Dr. Hayling’s car was destroyed by Klansmen, but a police search turned up a .25-caliber pistol in his glove compartment. Dr. Hayling had not reached for that weapon in self-defense when the armed Klansmen pulled them out of their car; he’d forgotten all about it, he says, and even so he would have known it was no match for shotguns. Putting their heads together to defuse a public relations nightmare, St. Augustine authorities told Dr. Hayling he would not be charged for illegal weapon possession if he and the other activists dropped assault charges against those who had beaten them at the rally. Still, in November, while the Klansmen went unpunished, a jury convicted Hayling for assault and the judge levied a $100 fine.
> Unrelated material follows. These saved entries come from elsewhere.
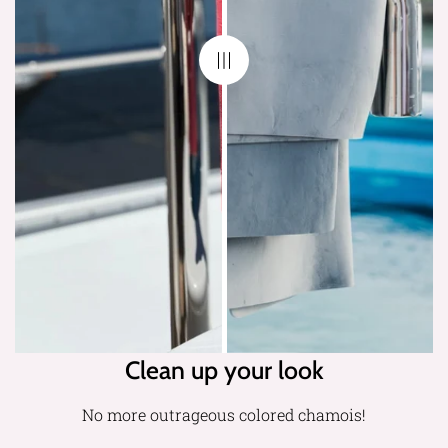
Clean up your look
No more outrageous colored chamois!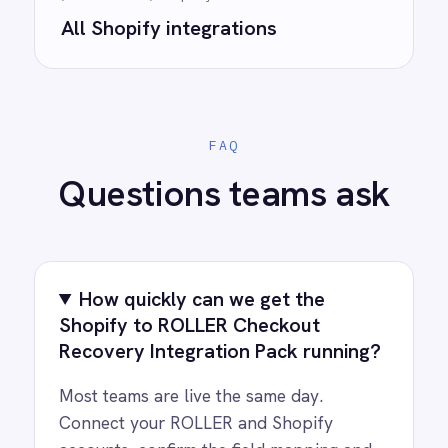
Ready to take control of your
integrations?
See how teams like yours are eliminating risk,
accelerating time to value and simplifying
complexity.
Try for free
Request a demo
AI-first enterprise integration. One governed layer
for every system.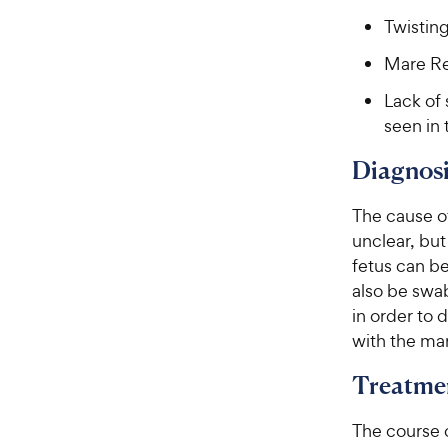
e
Twisting
Mare Re
Lack of 
seen in 
Diagnosi
The cause o
unclear, but
fetus can b
also be swa
in order to
with the ma
Treatme
The course o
Despite the odds stacked against his client, John had gone to St. Augustine to argue the dentist’s case. But at a time when life itself was so tenuous, justice was too much to ask.

Contrary to the inspirational note I’d received from Mother not long before that awful November, very, very difficult days were ahead. Two weeks after President Kennedy’s death, his successor, Lyndon B. Johnson, stood before Congress and proclaimed, “No memorial oration or eulogy could more eloquently honor President Kennedy’s memory than the earliest possible passage of the civil rights bill for which he fought so long.”17 The eventual passage of the Civil Rights Act of 1964—guaranteeing that Negroes could not legally be barred from employment or service in restaurants, hotels, and other public facilities on the basis of race—was President Johnson’s first priority. Many of us hoped the new law would bring a hasty end to the discrimination we had been fighting. But the civil rights movement was about to get bloodier than ever.